### What is expected
Count the lines in the data below that contain the word "series", and reply with that number alone.

(Records provided)

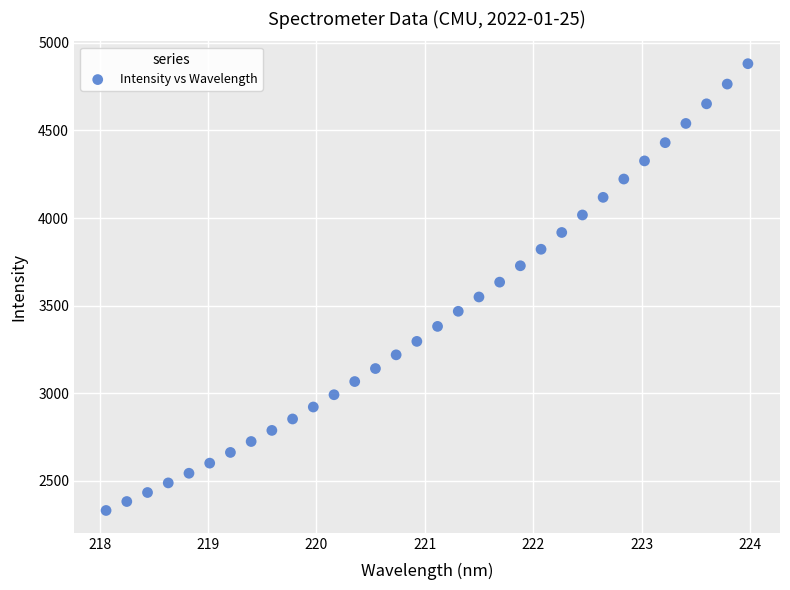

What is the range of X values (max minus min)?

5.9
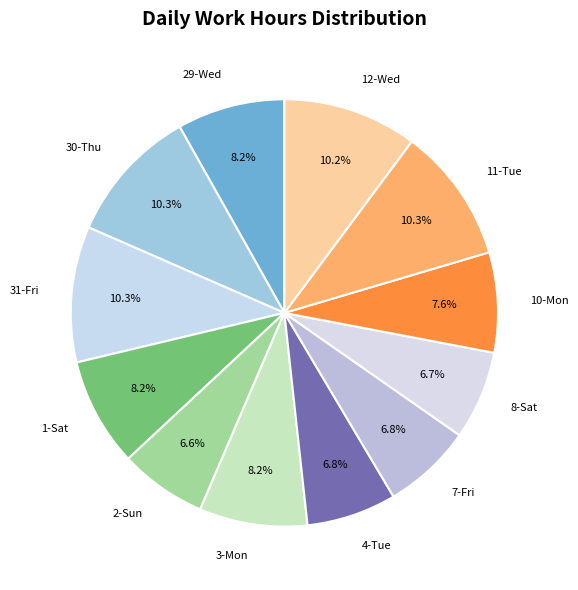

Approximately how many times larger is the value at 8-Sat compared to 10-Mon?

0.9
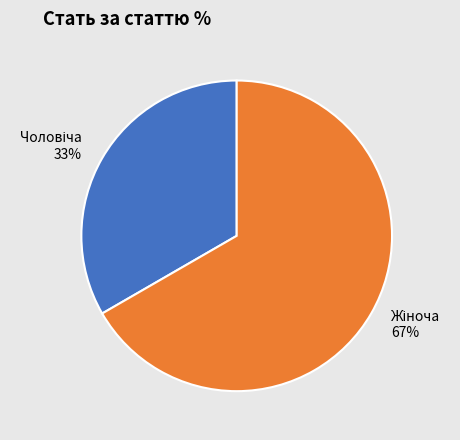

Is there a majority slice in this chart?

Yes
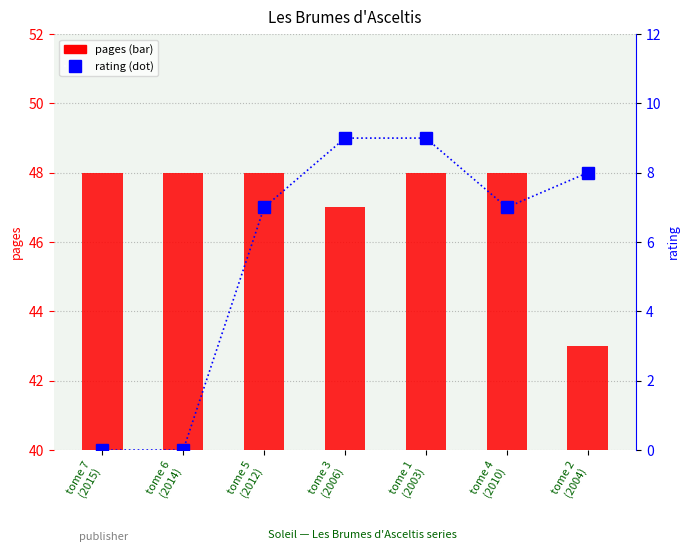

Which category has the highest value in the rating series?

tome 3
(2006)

(End Records provided)

### Response
1